Custom Defense Pistol (CDP). This is the home of the classic Cooper gun, the single action, cocked and locked 45 auto. Maximum magazine capacity allowed is eight rounds. A minimum power floor of performance is required that is roughly equivalent to 45 ACP hardball. Shooters with single stack, double-action 45 autos often compete against the single actions in CDP because in SSP, an eleven-shot stage may require them to reload but not the contestant with an 11-shot pistol.
Enhanced Service Pistol (ESP). This category is for single action auto pistols, caliber 9mm and larger. Originally intended for the classic Browning Hi-Power, it tends to be dominated by 9mm, 38 Super, and 40 S&W guns in the 1911 format. It is also the home of the popular Springfield Armory XD, determined by BATF to be a single-action semiautomatic. No more than 10 rounds per magazine, and no more than 11 rounds in the gun to start.
Stock Service Revolver (SSR). Minimum 38 Special caliber, maximum four-inch barrel length, and firing a rimmed cartridge inserted with speedloaders instead of moon clips.
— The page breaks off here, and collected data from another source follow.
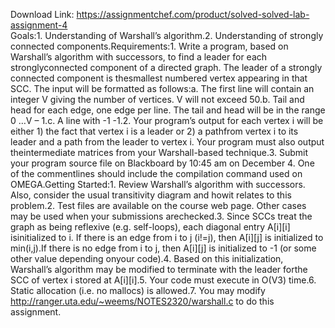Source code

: Download Link: https://assignmentchef.com/product/solved-solved-lab-assignment-4
<br>
Goals:1. Understanding of Warshall’s algorithm.2. Understanding of strongly connected components.Requirements:1. Write a program, based on Warshall’s algorithm with successors, to find a leader for each stronglyconnected component of a directed graph. The leader of a strongly connected component is thesmallest numbered vertex appearing in that SCC. The input will be formatted as follows:a. The first line will contain an integer V giving the number of vertices. V will not exceed 50.b. Tail and head for each edge, one edge per line. The tail and head will be in the range 0 …V – 1.c. A line with -1 -1.2. Your program’s output for each vertex i will be either 1) the fact that vertex i is a leader or 2) a pathfrom vertex i to its leader and a path from the leader to vertex i. Your program must also output theintermediate matrices from your Warshall-based technique.3. Submit your program source file on Blackboard by 10:45 am on December 4. One of the commentlines should include the compilation command used on OMEGA.Getting Started:1. Review Warshall’s algorithm with successors. Also, consider the usual transitivity diagram and howit relates to this problem.2. Test files are available on the course web page. Other cases may be used when your submissions arechecked.3. Since SCCs treat the graph as being reflexive (e.g. self-loops), each diagonal entry A[i][i] isinitialized to i. If there is an edge from i to j (i!=j), then A[i][j] is initialized to min(i,j).If there is no edge from i to j, then A[i][j] is initialized to -1 (or some other value depending onyour code).4. Based on this initialization, Warshall’s algorithm may be modified to terminate with the leader forthe SCC of vertex i stored at A[i][i].5. Your code must execute in O(V3) time.6. Static allocation (i.e. no mallocs) is allowed.7. You may modify http://ranger.uta.edu/~weems/NOTES2320/warshall.c to do this assignment.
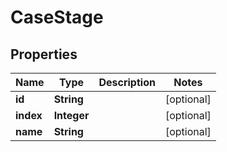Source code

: 

# CaseStage


## Properties

| Name | Type | Description | Notes |
|------------ | ------------- | ------------- | -------------|
|**id** | **String** |  |  [optional] |
|**index** | **Integer** |  |  [optional] |
|**name** | **String** |  |  [optional] |



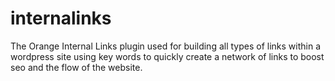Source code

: # internalinks
The Orange Internal Links plugin used for building all types of links within a wordpress site using key words to quickly create a network of links to boost seo and the flow of the website. 
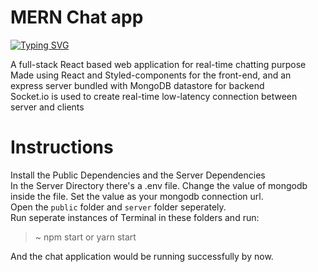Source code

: # MERN Chat app
<a href="https://git.io/typing-svg"><img src="https://readme-typing-svg.herokuapp.com?font=Fira+Code&duration=2500&pause=1000&color=15F702&width=435&lines=Chat+app+with+avatars" alt="Typing SVG" /></a>

A full-stack React based web application for real-time chatting purpose <br>
Made using React and Styled-components for the front-end, and an express server bundled with MongoDB datastore for backend <br>
Socket.io is used to create real-time low-latency connection between server and clients <br>

# Instructions

Install the Public Dependencies and the Server Dependencies <br>
In the Server Directory there's a .env file. Change the value of mongodb inside the file. Set the value as your mongodb connection url. <br>
Open the `public` folder and `server` folder seperately. <br>
Run seperate instances of Terminal in these folders and run:
>\~ npm start or yarn start

And the chat application would be running successfully by now.
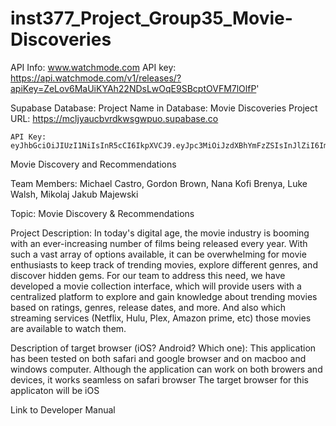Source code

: # inst377_Project_Group35_Movie-Discoveries

API Info: www.watchmode.com
API key: https://api.watchmode.com/v1/releases/?apiKey=ZeLov6MaUiKYAh22NDsLwOqE9SBcptOVFM7lOlfP'

Supabase Database:
    Project Name in Database: Movie Discoveries
    Project URL: https://mcljyaucbvrdkwsgwpuo.supabase.co

    API Key: eyJhbGciOiJIUzI1NiIsInR5cCI6IkpXVCJ9.eyJpc3MiOiJzdXBhYmFzZSIsInJlZiI6Im1jbGp5YXVjYnZyZGt3c2d3cHVvIiwicm9sZSI6ImFub24iLCJpYXQiOjE3MTU4OTg2MzYsImV4cCI6MjAzMTQ3NDYzNn0.Nz6l90Pd_AQm7E_LeaS7uPtR3FHpoFESGiWdRFQsmtw





Movie Discovery and Recommendations

Team Members: Michael Castro, Gordon Brown, Nana Kofi Brenya, Luke Walsh, Mikolaj Jakub Majewski

Topic: Movie Discovery & Recommendations

Project Description:
    In today's digital age, the movie industry is booming with an ever-increasing number of films being released every year. With such a vast array of options available, it can be overwhelming for movie enthusiasts to keep track of trending movies, explore different genres, and discover hidden gems. For our team to address this need, we have developed a movie collection interface, which will provide users with a centralized platform to explore and gain knowledge about trending movies based on ratings, genres, release dates, and more. And also which streaming services (Netflix, Hulu, Plex, Amazon prime, etc) those movies are available to watch them.

Description of target browser (iOS? Android? Which one): This application has been tested on both safari and google browser and on macboo and windows computer. Although the application can work on both browers and devices, it works seamless on safari browser
The target browser for this applicaton will be iOS

Link to Developer Manual
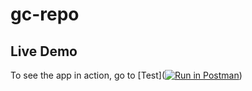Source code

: # gc-repo

## Live Demo

To see the app in action, go to [Test]([![Run in Postman](https://run.pstmn.io/button.svg)](https://app.getpostman.com/run-collection/b3e9068a750c49233d13#?env%5Bgc-prod%5D=W3sia2V5IjoidXJsIiwidmFsdWUiOiIiLCJlbmFibGVkIjp0cnVlfV0=))

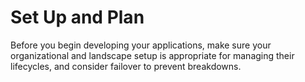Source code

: <!-- loio75e50316166348fcbf460f3f0acc65c8 -->

# Set Up and Plan

Before you begin developing your applications, make sure your organizational and landscape setup is appropriate for managing their lifecycles, and consider failover to prevent breakdowns.

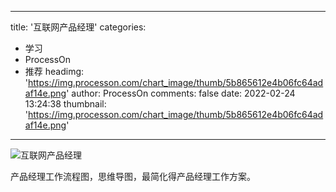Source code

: 
---
title: '互联网产品经理'
categories: 
 - 学习
 - ProcessOn
 - 推荐
headimg: 'https://img.processon.com/chart_image/thumb/5b865612e4b06fc64adaf14e.png'
author: ProcessOn
comments: false
date: 2022-02-24 13:24:38
thumbnail: 'https://img.processon.com/chart_image/thumb/5b865612e4b06fc64adaf14e.png'
---

<div>   
<img class="thumb" alt="互联网产品经理" src="https://img.processon.com/chart_image/thumb/5b865612e4b06fc64adaf14e.png" referrerpolicy="no-referrer">
<p>产品经理工作流程图，思维导图，最简化得产品经理工作方案。</p>  
</div>
            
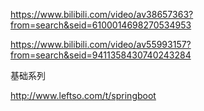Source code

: https://www.bilibili.com/video/av38657363?from=search&seid=6100014698270534953



https://www.bilibili.com/video/av55993157?from=search&seid=9411358430740243284



基础系列

http://www.leftso.com/t/springboot


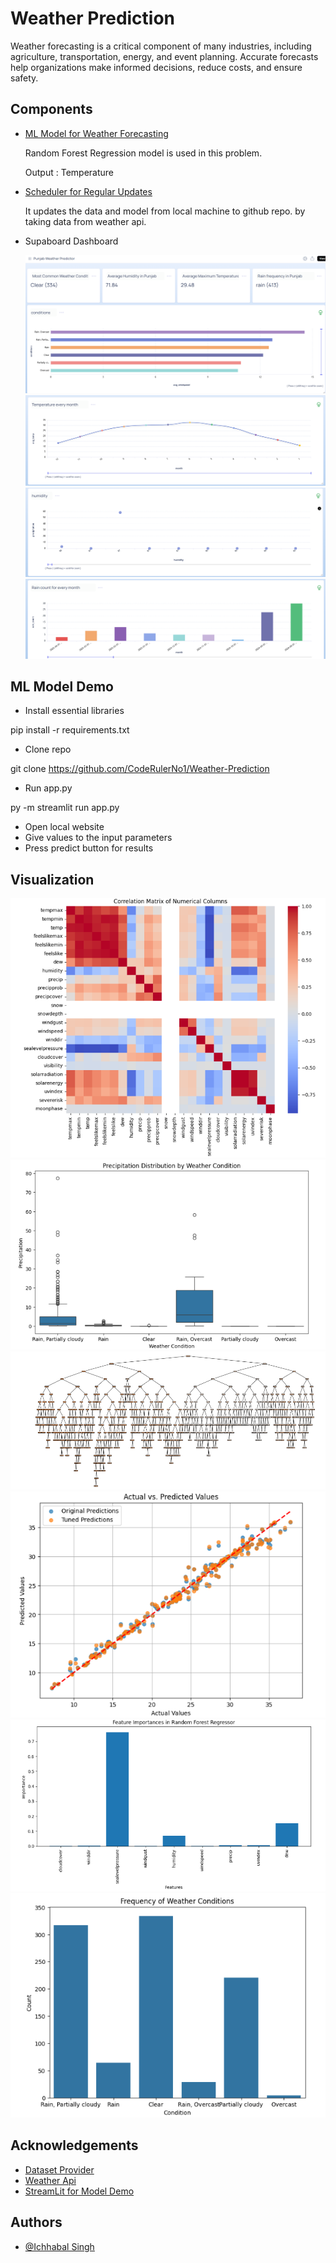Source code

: # Weather Prediction

Weather forecasting is a critical component of many industries, including agriculture, transportation, energy, and event planning. Accurate forecasts help organizations make informed decisions, reduce costs, and ensure safety.

## Components

- [ML Model for Weather Forecasting](Base_Model_Training.ipynb)

  Random Forest Regression model is used in this problem.

  Output : Temperature

- [Scheduler for Regular Updates](Daily_Model_Trainer.py)

  It updates the data and model from local machine to github repo. by taking data from weather api.

- Supaboard Dashboard

  ![Dashboard_Screenshot](https://github.com/CodeRulerNo1/Weather-Prediction/blob/main/Supaboard%20Dashboard/Screenshot%202025-04-12%20121400.png)
  ![Dashboard_Screenshot](https://github.com/CodeRulerNo1/Weather-Prediction/blob/main/Supaboard%20Dashboard/Screenshot%202025-04-12%20121458.png)
  ![Dashboard_Screenshot](https://github.com/CodeRulerNo1/Weather-Prediction/blob/main/Supaboard%20Dashboard/Screenshot%202025-04-12%20121543.png)
  ![Dashboard_Screenshot](https://github.com/CodeRulerNo1/Weather-Prediction/blob/main/Supaboard%20Dashboard/Screenshot%202025-04-12%20121633.png)

## ML Model Demo

- Install essential libraries

pip install -r requirements.txt

- Clone repo

git clone https://github.com/CodeRulerNo1/Weather-Prediction

- Run app.py

py -m streamlit run app.py

- Open local website
- Give values to the input parameters
- Press predict button for results

## Visualization

![cov](https://github.com/CodeRulerNo1/Weather-Prediction/blob/main/Model_img/Screenshot%202025-04-12%20145711.png)
![rain](https://github.com/CodeRulerNo1/Weather-Prediction/blob/main/Model_img/Screenshot%202025-04-12%20145827.png)
![forest](https://github.com/CodeRulerNo1/Weather-Prediction/blob/main/Model_img/Screenshot%202025-04-12%20145433.png)
![modelperf](https://github.com/CodeRulerNo1/Weather-Prediction/blob/main/Model_img/Screenshot%202025-04-12%20145931.png)
![imp](https://github.com/CodeRulerNo1/Weather-Prediction/blob/main/Model_img/Screenshot%202025-04-12%20145958.png)
![wea](https://github.com/CodeRulerNo1/Weather-Prediction/blob/main/Model_img/Screenshot%202025-04-12%20145745.png)

## Acknowledgements

- [Dataset Provider](https://www.ncei.noaa.gov/cdo-web/)
- [Weather Api](https://www.weatherapi.com)
- [StreamLit for Model Demo](https://streamlit.io)

## Authors

- [@Ichhabal Singh](https://www.github.com/CodeRulerNo1)
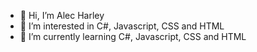 - 👋 Hi, I’m Alec Harley
- 👀 I’m interested in C#, Javascript, CSS and HTML
- 🌱 I’m currently learning C#, Javascript, CSS and HTML

<!---
alecharley/alecharley is a ✨ special ✨ repository because its `README.md` (this file) appears on your GitHub profile.
You can click the Preview link to take a look at your changes.
--->
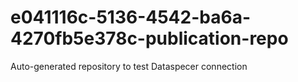# e041116c-5136-4542-ba6a-4270fb5e378c-publication-repo
Auto-generated repository to test Dataspecer connection
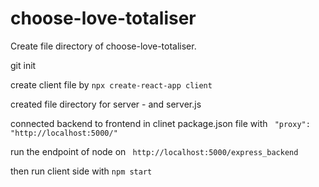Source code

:# choose-love-totaliser

Create file directory of choose-love-totaliser.

git init

create client file by `npx create-react-app client`

created file directory for server - and server.js

connected backend to frontend in  clinet package.json file with ` "proxy": "http://localhost:5000/"`

run the endpoint of node on `  http://localhost:5000/express_backend `

then run client side with `npm start`
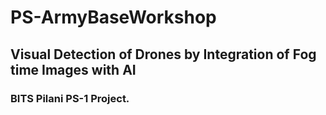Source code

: # PS-ArmyBaseWorkshop
## Visual Detection of Drones by Integration of Fog time Images with AI <br />
### BITS Pilani PS-1 Project. <br />


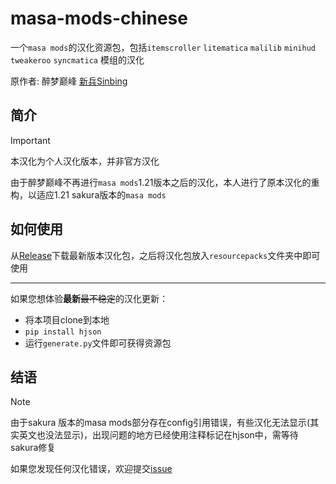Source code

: # masa-mods-chinese
一个`masa mods`的汉化资源包，包括`itemscroller` `litematica` `malilib` `minihud` `tweakeroo` `syncmatica` 模组的汉化

原作者: 醉梦巅峰 [新兵Sinbing](https://github.com/Sinbing)

## 简介

> [!IMPORTANT]
> 本汉化为个人汉化版本，并非官方汉化

由于醉梦巅峰不再进行`masa mods`1.21版本之后的汉化，本人进行了原本汉化的重构，以适应1.21 sakura版本的`masa mods`

## 如何使用
从[Release](https://github.com/DreamingLri/masa-mods-chinese/releases)下载最新版本汉化包，之后将汉化包放入`resourcepacks`文件夹中即可使用

---

如果您想体验**最新**~~最不稳定~~的汉化更新：
- 将本项目clone到本地
- `pip install hjson`
- 运行`generate.py`文件即可获得资源包

## 结语

> [!NOTE]
> 由于sakura 版本的masa mods部分存在config引用错误，有些汉化无法显示(其实英文也没法显示)，出现问题的地方已经使用注释标记在hjson中，需等待sakura修复

如果您发现任何汉化错误，欢迎提交[issue](https://github.com/DreamingLri/masa-mods-chinese/issues/new)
A review of such electronic gun boards as www.smith-wessonforum.com show that an amazing number of people carry four-inch service revolvers concealed daily for self-defense, and more keep them as home defense guns. This is the place to test skill with them. It generally takes a +P 38 load to make the power factor, a minimum figure of 125,000 when velocity is multiplied by bullet weight, the same power floor as in SSP and ESP. The revolver cannot be loaded with more than six rounds at any time.
Enhanced Service Revolver (ESR). When SSR encompassed any six-gun 38-caliber and up, the Smith & Wesson Model 625 revolver kicked butt. That was because it could fire round nose 45 ACP ammo in moon clips, which went into the gun faster than any speedloader could insert rimmed cartridges. Once again, the goal was to level the playing field: these moon clip guns were moved into their own category, ESR. The 625 is still the gun to beat there.
Earlier, I said there was arguably a sixth category. That arguable category is Back-Up Gun (BUG). There are side matches for these guns, most notably at the National Championships where last year Smith & Wesson provided the Model 640-1 snub-nosed J-frame revolvers that were used in the competition. I shoot IDPA in a lot of places, though, and only one venue has regular BUG stages, and those are usually factored out of the main competition.
A pity, because the two-inch 38 revolver and the small pocket-size auto pistol, the guns that the BUG concept were built around, are perhaps the most popular carry guns out there, yet are not truly represented in mainstream IDPA competition. I for one would like to see it come into its own as a full-fledged gun competition category awarded the same respect as the big autos and revolvers are in IDPA.
Like real life, IDPA forces you to shoot from less than ideal positions. Here former national champ Tom Yost has to take one foot completely off the ground to get a shot at his last opponent at New England Regional Championships, 2007.